358 I will add to that the remark from the Journal des Savants of the 16th March 1705, which M. Bayle has inserted in chapter 162 of the Reply to the Questions of a Provincial (vol. III, p. 1030). The matter in question is the extract from a very ingenious modern book on the Origin of Evil, to which I have already referred here. It is stated: ’that the general solution in respect of physical evil which this book gives is that the universe must be regarded as a work composed of various pieces which form a whole; that, according to the laws established in nature, some parts cannot be better unless others become worse, whence would result a system less perfect as a whole. This principle’, the writer goes on, ‘is good; but if nothing is added to it, it does not appear sufficient. Why has God established laws that give rise to so many difficulties? philosophers who are somewhat precise will say. Could he not have established others of a kind not subject to any defects? And to cut the matter short, how comes it that he has prescribed laws for himself? Why does he not act without general laws, in accordance with all his power and all his goodness? The writer has not carried the difficulty as far as that. By disentangling his ideas one might indeed possibly find means of solving the difficulty, but there is no development of the subject in his work.’

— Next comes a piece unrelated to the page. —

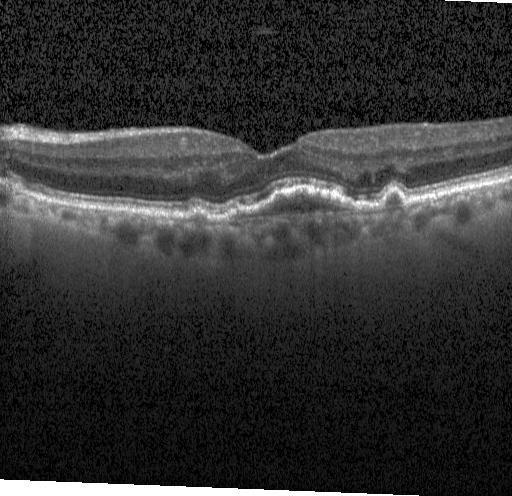 Horizontal scan through the fovea. Spectral-domain optical coherence tomography. Instrument: Heidelberg Spectralis. OCT B-scan.
The scan shows a choroidal neovascular membrane.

359 I suppose that the gifted author of this extract, when he thought the difficulty could be solved, had in mind something akin to my principles on this matter.
If he had vouchsafed to declare himself in this passage, he would to all appearance have replied, like M. Regis, that the laws God established were the most excellent that could be established. He would have acknowledged, at the same time, that God could not have refrained from establishing laws and following rules, because laws and rules are what makes order and beauty; that to act without rules would be to act without reason; and that because God called into action all his goodness the exercise of his omnipotence was consistent with the laws of wisdom, to secure as much good as was possible of attainment.
Finally, he would have said, the existence of certain particular disadvantages which strike us is a sure indication that the best plan did not permit of their avoidance, and that they assist in the achievement of the total good, an argument wherewith M. Bayle in more than one place expresses agreement.